Fred: The Movie (2010 TV Movie)
2/10
Fred: The Flop
18 September 2010
Warning: Spoilers
Fred Figglehorn, or least Fred the Movie, starts with a shaky premise--that film shorts popular with teens on the U-Tube Channel can morph into genuine movie material. Two hours later, this shaky ground has turned into an earthquake..one in which the pretense of plot, characterization, and setting have toppled into a black hole. If you want to spend almost two hours listening to a teenager with the mental capacity of a 4-year-old, the nasal intonation of your aunt Gertrude with adenoids, and the scream of a 6 year old girl, fine. Fred, supposedly 15, may be palatable in a 4 minute clip, and I confess I haven't seen those. I just know I began to get a headache twenty minutes into the story watching my home screen. Dressing him in various wigs and oddball roles to show the actor's range only expands the range of the migraine.

The story is simple. Fred is trying to relocate his girlfriend, the glamorous Judy, who has moved (played by a well known British actress evidently ten years his senior). His capacity to function as he wanders about varies, but we see him become pathologically unhinged by events as varied as having to ride a public bus to listening to a stranger speak a phrase in Spanish. Cue the screams. Cue the tears. One humiliation leads to another. He's dissed at Judy's party, tossing his cookies on various and sundry. The incident goes viral. His only friend Bertha (Jeannette McCready from I-Carly) , whose interest in him is unfathomable, helps Fred video a mock party that through trick photography appears to attract hundreds. It's posted on u-tube, finally leading to acceptance and popularity. Right.

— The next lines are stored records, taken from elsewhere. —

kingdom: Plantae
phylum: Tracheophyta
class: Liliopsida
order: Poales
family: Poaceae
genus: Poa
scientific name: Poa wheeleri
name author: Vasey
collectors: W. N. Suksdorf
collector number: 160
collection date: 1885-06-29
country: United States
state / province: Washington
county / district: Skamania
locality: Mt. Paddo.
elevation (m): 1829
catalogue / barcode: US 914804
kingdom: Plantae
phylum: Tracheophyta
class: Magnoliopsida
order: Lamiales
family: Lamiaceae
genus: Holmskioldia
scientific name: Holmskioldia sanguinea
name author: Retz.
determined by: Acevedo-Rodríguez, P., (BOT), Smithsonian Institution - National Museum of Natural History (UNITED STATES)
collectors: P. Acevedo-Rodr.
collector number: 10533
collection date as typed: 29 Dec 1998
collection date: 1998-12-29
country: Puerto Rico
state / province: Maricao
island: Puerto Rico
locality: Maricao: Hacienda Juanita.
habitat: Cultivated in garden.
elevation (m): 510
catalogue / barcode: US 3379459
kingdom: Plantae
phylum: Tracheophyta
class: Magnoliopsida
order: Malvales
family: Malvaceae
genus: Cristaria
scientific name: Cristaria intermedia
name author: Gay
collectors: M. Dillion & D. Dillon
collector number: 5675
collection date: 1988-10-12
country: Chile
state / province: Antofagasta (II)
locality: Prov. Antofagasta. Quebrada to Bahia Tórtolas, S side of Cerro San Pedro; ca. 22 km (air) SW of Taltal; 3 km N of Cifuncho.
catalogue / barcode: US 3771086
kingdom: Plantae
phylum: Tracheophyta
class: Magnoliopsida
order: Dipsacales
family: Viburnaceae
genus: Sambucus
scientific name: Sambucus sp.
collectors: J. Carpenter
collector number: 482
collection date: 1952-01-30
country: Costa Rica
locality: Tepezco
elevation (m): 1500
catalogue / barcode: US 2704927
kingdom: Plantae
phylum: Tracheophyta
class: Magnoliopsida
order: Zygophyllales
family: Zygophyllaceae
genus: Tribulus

Now, I'm not completely a "Mr. Grumpy Gills" (I got a lot out of Finding Nemo, for example, and snorted myself hoarse over the great lines, all uttered by seafood). I admit to giggling from time to time out of the sheer, unremitting silliness of Fred the Movie and, yes, the loony lack of logic that's in all of our lives that we'll never really cope with and can only run away from. Maybe that's the whole point of Fred. Needing balance, I asked my ten year old, who accepts every kind of movie without question, for a rating and got a five. I asked her what she liked and she said, "it was loud." Pressed for more detail, she said "I liked when it was really disgusting, like when they smeared pizza on his shirt." OK. Fair enough. Judge for yourself, and compare this movie with whatever floats your boat. But I'd say that if you're a grownup looking to keep your food down and remember a movie the next day--maybe your minimum entertainment threshold should be a movie based on Good Luck, Charlie or Jonas Brothers, LA. At least they give some plausibility for solid ground to stand on.